+++ Extract provided +++

Anchorage Digital CEO Nathan McCauley took the stand earlier this month at a Senate hearing with one message—his crypto bank was cut off without warning. The bank Anchorage had been working with for two years pulled the plug overnight. No call. No explanation. Nothing.
“We had a bank that we had a growing relationship with for a number of years, who basically on a dime, decided to turn off our bank account,” McCauley said in an interview with CNBC on Saturday. He refused to name the bank, and an Anchorage spokesperson confirmed that the company is declining to disclose it.
McCauley isn’t alone. Crypto firms across the industry are reporting the same thing—U.S. banks suddenly shutting their doors on digital asset businesses. Executives claim this isn’t random. They’re calling it “Operation Choke Point 2.0”, an alleged coordinated effort under the Biden administration to push banks into cutting ties with crypto. The first “Operation Choke Point,” they say, was under Obama, when banks backing gun manufacturers and payday lenders got the same treatment.
Republicans launch probe into crypto debanking
The word “debanking” has put crypto executives in direct alignment with top Republicans in Congress and the White House. With Trump back in office, the GOP is investigating everything that happened under the previous administration.
At the World Economic Forum in Davos last month, Trump directly accused JPMorgan Chase and Bank of America of politically motivated debanking. He claimed major financial institutions were shutting out conservatives under regulatory pressure. The banks denied everything, and Trump didn’t provide evidence, but the claim was enough to light a fire under the Republican-led investigation.
Senator Rick Scott (R-Fla.), now chair of the Senate Banking Committee, is pushing the issue. At a February 5 hearing titled “Investigating the Real Impacts of Debanking in America”, he made it clear:
“It is incredibly alarming and disheartening to hear stories about financial institutions cutting off services to digital asset firms, political figures, and conservative-aligned businesses and individuals,” Scott said.
For McCauley, Republican control of Congress has given the crypto industry a megaphone. Anchorage Digital is a federally chartered crypto bank, and its sudden loss of banking access forced the company to lay off 20% of its workforce, including 70 U.S. employees.
“You can only imagine what was happening to the smaller entrepreneurs who didn’t have the resources to be able to marshal in order to keep their bank accounts open,” McCauley said. Many startups didn’t survive.
To this day, Anchorage clients still can’t send wire transfers to third parties, according to McCauley.
Crypto’s political influence grows under Trump
This isn’t just a policy battle anymore. It’s political warfare. The crypto industry helped elect pro-crypto candidates across the country in November, and now, it’s cashing in on those alliances.
Coinbase, the largest U.S. crypto exchange, spent over $75 million backing candidates in the 2024 election cycle. Its pro-crypto super PAC, Fairshake, got another $25 million pledge for 2026. Ripple contributed around $50 million.
Both companies spent years battling the SEC under former chairman Gary Gensler. The crypto industry hated Gensler. His SEC sued Coinbase. Ripple fought a billion-dollar lawsuit.
Now? Trump is paying them back.
His executive order on crypto promises “fair and open access” to financial services. He appointed venture capitalist David Sacks, a longtime Elon Musk ally, as the White House’s first AI and crypto czar.

+++ Material supplied +++

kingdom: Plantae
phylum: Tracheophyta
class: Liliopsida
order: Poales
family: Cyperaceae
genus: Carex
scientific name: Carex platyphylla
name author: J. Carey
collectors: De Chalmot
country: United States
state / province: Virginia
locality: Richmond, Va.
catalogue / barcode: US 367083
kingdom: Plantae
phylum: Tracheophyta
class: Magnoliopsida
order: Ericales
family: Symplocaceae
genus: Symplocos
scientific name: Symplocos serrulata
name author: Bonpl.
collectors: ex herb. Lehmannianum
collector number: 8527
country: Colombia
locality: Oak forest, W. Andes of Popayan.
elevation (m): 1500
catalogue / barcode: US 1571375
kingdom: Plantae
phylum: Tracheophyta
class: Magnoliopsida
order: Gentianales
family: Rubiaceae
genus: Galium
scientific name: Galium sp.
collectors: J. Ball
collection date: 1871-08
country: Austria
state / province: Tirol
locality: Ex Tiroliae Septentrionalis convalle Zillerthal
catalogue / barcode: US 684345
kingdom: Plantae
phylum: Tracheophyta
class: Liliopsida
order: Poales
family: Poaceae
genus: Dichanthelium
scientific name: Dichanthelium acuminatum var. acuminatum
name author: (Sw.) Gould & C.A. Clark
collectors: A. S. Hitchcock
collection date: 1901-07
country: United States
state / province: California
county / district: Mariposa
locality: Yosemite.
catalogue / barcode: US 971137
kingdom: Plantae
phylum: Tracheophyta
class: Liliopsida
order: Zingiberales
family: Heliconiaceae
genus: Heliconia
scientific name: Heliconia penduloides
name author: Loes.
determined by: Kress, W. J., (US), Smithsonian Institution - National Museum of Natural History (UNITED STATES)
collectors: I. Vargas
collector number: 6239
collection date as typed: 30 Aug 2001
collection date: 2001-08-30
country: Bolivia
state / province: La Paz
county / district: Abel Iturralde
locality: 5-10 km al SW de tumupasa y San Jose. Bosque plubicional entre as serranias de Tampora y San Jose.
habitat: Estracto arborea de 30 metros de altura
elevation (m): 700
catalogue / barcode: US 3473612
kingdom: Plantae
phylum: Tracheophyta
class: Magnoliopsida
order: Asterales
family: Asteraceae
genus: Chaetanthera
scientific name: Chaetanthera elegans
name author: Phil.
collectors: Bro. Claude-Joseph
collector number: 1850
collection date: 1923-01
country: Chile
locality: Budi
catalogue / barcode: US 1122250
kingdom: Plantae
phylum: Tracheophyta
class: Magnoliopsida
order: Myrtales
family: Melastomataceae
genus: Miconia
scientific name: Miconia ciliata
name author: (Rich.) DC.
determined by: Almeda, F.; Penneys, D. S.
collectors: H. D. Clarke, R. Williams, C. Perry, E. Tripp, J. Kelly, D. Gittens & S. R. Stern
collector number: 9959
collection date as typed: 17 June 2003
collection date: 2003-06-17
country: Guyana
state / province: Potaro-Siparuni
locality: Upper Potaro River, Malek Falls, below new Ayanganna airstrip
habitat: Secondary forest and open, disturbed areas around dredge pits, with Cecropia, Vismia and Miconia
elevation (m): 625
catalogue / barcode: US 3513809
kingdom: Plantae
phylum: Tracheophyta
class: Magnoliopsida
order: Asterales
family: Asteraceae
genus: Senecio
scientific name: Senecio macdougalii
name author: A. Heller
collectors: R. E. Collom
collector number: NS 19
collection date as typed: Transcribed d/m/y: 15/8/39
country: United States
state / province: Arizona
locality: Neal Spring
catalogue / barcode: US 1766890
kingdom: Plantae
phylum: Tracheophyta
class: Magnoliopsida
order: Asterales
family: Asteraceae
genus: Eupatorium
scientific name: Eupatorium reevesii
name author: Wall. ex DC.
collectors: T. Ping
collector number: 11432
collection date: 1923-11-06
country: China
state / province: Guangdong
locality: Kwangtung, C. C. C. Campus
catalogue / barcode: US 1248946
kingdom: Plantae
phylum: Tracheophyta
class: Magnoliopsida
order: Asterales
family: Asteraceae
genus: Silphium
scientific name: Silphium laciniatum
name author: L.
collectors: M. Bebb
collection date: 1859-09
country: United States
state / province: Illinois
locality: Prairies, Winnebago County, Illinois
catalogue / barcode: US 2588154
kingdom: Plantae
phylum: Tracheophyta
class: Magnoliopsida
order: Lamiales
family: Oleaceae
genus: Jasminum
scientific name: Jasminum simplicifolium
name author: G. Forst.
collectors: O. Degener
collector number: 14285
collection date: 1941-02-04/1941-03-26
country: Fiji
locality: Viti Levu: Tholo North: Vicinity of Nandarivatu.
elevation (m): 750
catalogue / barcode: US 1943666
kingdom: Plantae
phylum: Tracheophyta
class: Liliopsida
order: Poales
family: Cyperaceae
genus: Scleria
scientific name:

+++

Summarize the article on crypto debanking in two sentences.

Anchorage Digital CEO Nathan McCauley said the bank his crypto firm had worked with abruptly shut its account, forcing Anchorage to lay off 20% of its workforce, and crypto executives call such cutoffs "Operation Choke Point 2.0," an alleged coordinated Biden-era effort to push banks away from crypto. Republicans in Congress, with Senate Banking Committee chair Rick Scott pushing the issue, are investigating debanking, while a crypto industry that spent heavily backing candidates in 2024 now sees Trump promising "fair and open access" to financial services.